Зловещее молчание их оппонента не сулило зарапортовавшимся братьям ничего хорошего. Пообещать промолчать, в принципе, я мог, но кто сказал, что Богу не известны наши мысли?! Так оно и оказалось. Прогремел гром, и глас с небес хмуро произнес:
- Как всегда, в своем неподражаемом амплуа, господа Пришельцы! Раскокаю я когда-нибудь вашу тарелочку, ей-богу. Устал воздавать вам за дела ваши, а тут еще и несуразные мыслишки вслух. И когда же все это кончится, позвольте вас спросить?
Зря он это сказал! О, что тут началось!
- Завтра! Сегодня! Сейчас же! – вразнобой заголосили Бяка, Бука и Чудило. – Ты нас знаешь, мы слово держим! Ты только прости, пощади, то есть! Чего тебе стоит с твоим-то всемогуществом! О милосердии даже упоминать не станем…
- Между прочим, - как бы не слушая бестолковые вопли кающейся троицы, продолжал Бог, - все дело в конкретном неумении правильно выбирать… например, выражения. Ту же самую глупость, которую тут кое-кто сморозил, легко можно было бы сформулировать совсем иначе, так, чтобы и мне было приятно, и ваши задницы не пострадали. Можно было бы Парамошу поучить, и не прибегая к заведомым богохульствам, и вам это прекрасно известно. Да хоть рыночником и демократом его обругали бы, я слова не сказал бы. А о “сукином сыне” вообще умолчу. Еще можно было бы, например, назвать его зеленой жабой и гнусным отродьем гиенового койота… да мало ли!
Тут Господь увлекся и отвлекся, и часа два вываливал на наши головы крепчайшие и метчайшие выражения, каких нам сроду не приходилось слышать.
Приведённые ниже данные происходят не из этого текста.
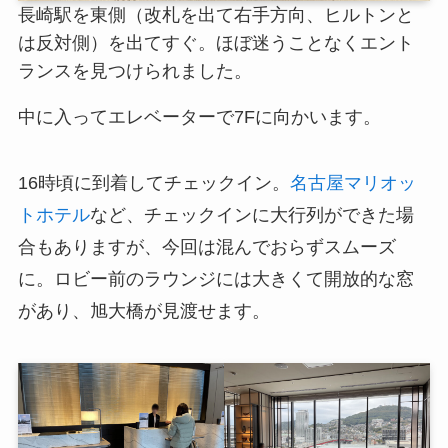
長崎駅を東側（改札を出て右手方向、ヒルトンと
は反対側）を出てすぐ。ほぼ迷うことなくエント
ランスを見つけられました。
中に入ってエレベーターで7Fに向かいます。
16時頃に到着してチェックイン。
名古屋マリオッ
トホテル
など、チェックインに大行列ができた場
合もありますが、今回は混んでおらずスムーズ
に。ロビー前のラウンジには大きくて開放的な窓
があり、旭大橋が見渡せます。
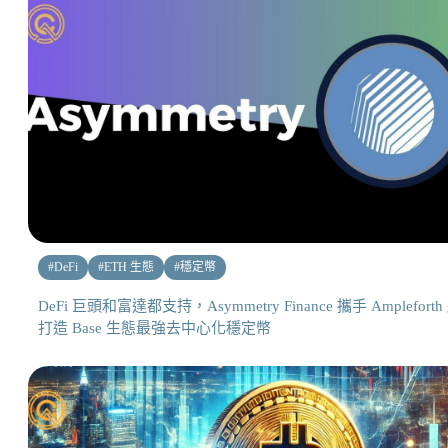
#
DeFi
#
ETH 生態
#
穩定幣
DeFi 巨頭和富達都支持，Asymmetry Finance 攜手 Ampleforth
打造 Base 生態最強去中心化穩定幣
Бог обругал нас на всех языках мира, прибегнув даже к забытым наречиям давно канувших в Лету народов, не упустил ни одного жаргона, затем свободно припомнил массу крепких идиом из профессиональных сленгов водителей грузовиков и докеров, а в конце, словно спохватившись, грустно заметил:
- Так ведь это я о вас, курицыны дети, говорю, а вовсе не о Парамоше! Он-то еще ничего, хоть сволочь еще та… а вы-то! Срам!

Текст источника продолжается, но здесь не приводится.